In this chapter, Orwell provides solid evidence to the reader that everything Winston thinks about his environment, as told to us through the narrator, is genuine. The telescreen is indeed watching him closely, and it is at this moment that the reader is fully aware of the reality of Winston’s situation. His life and the political situation in Oceania are really as bad as they seem.
An overview of Winston’s perception of the past is given here in an attempt to assist the reader in understanding Winston’s world and how it came to pass. The England-Britain-London of the past, Ingsoc in Oceania parlance (or, in Oldspeak, English Socialism) is briefly addressed. The premise of English Socialism is quite different from the society that prevails in Oceania. The Golden Country that Winston dreams about symbolizes the pastoral European landscape, the beauty obviously lacking in Winston’s life. Winston waking with Shakespeare on his lips is part British nostalgia, part foreshadowing—Julia is named for Shakespeare’s Juliet, reminding the reader of another story of forbidden love.

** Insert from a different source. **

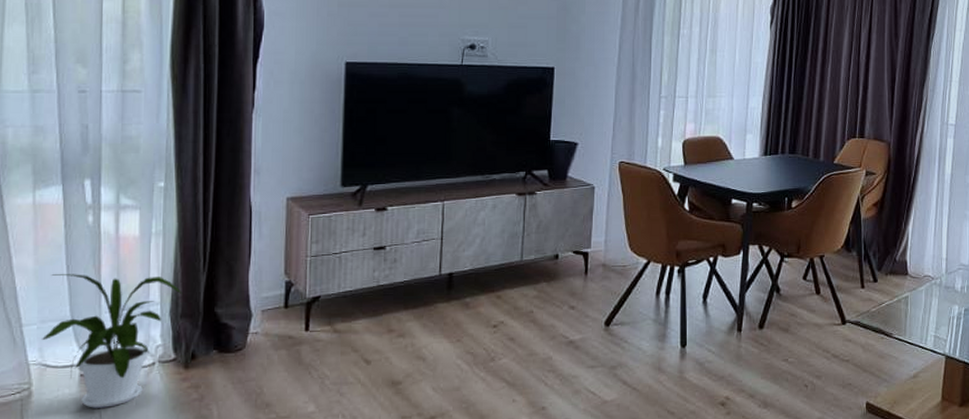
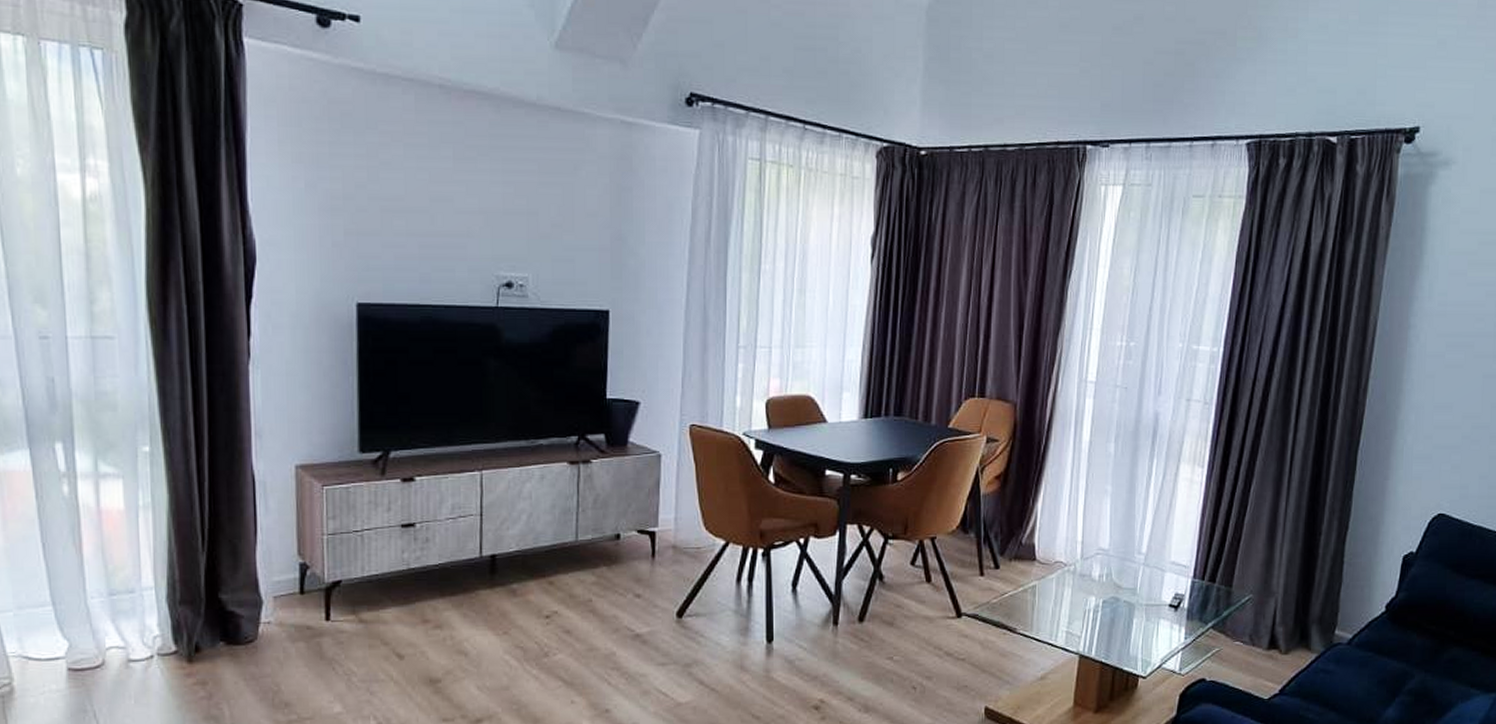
house plant: present [42,274,182,408] -> none [20,553,180,707]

Orwell addresses, again, the problem of fact and memory. The past … had not merely been altered, it had been actually destroyed. For how could you establish even the most obvious fact when there existed no record outside your own memory. Memory and history are major themes in the novel. Winston muses that the history books claim that the Party invented airplanes (a claim actually made by the German government during World War II). Yet Winston is certain that he remembers planes before the Party’s existence. Of course, he has no way to prove it.